• _TASK INSTRUCTIONS_
Find how many lines in the entries below carry the word "from" and answer with only that figure.

• _GIVEN RECORDS_
....................

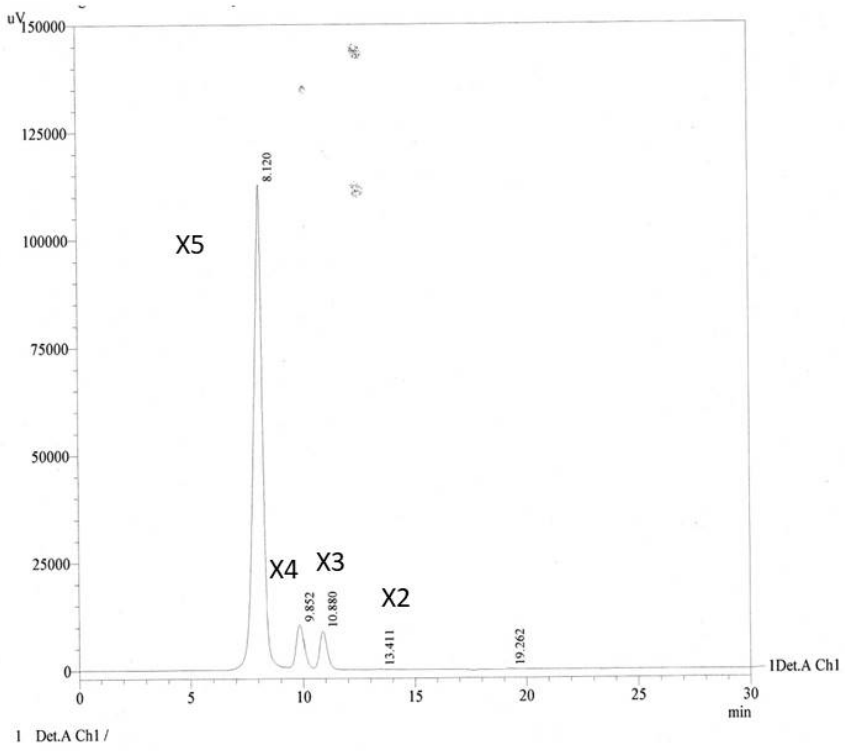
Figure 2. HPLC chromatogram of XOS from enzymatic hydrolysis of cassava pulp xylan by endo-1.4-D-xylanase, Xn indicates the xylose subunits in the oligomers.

....................

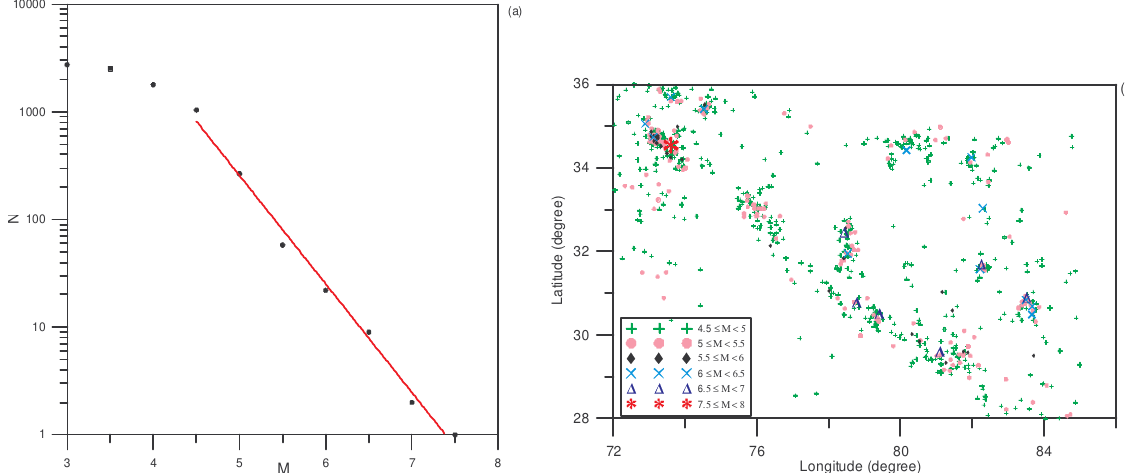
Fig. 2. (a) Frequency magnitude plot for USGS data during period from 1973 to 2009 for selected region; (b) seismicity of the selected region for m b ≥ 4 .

....................

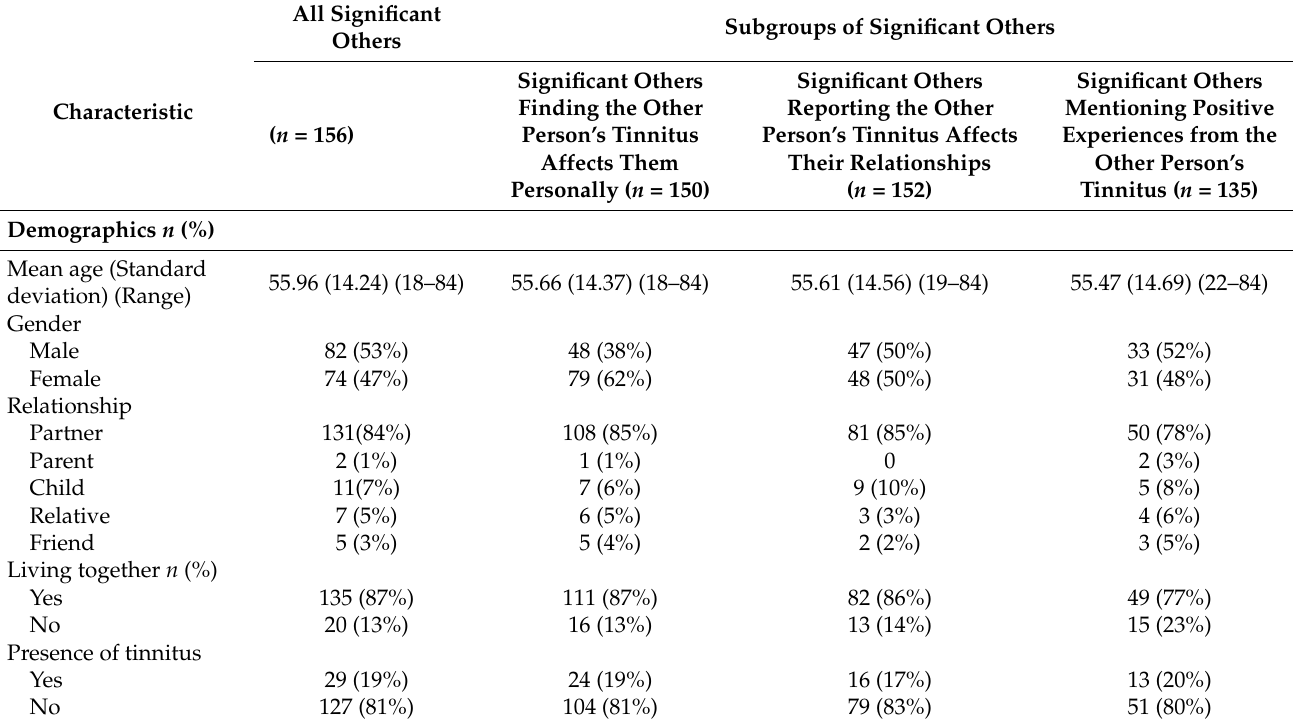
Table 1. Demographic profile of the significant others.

....................

• _RESPONSE TO THE EXERCISE_
2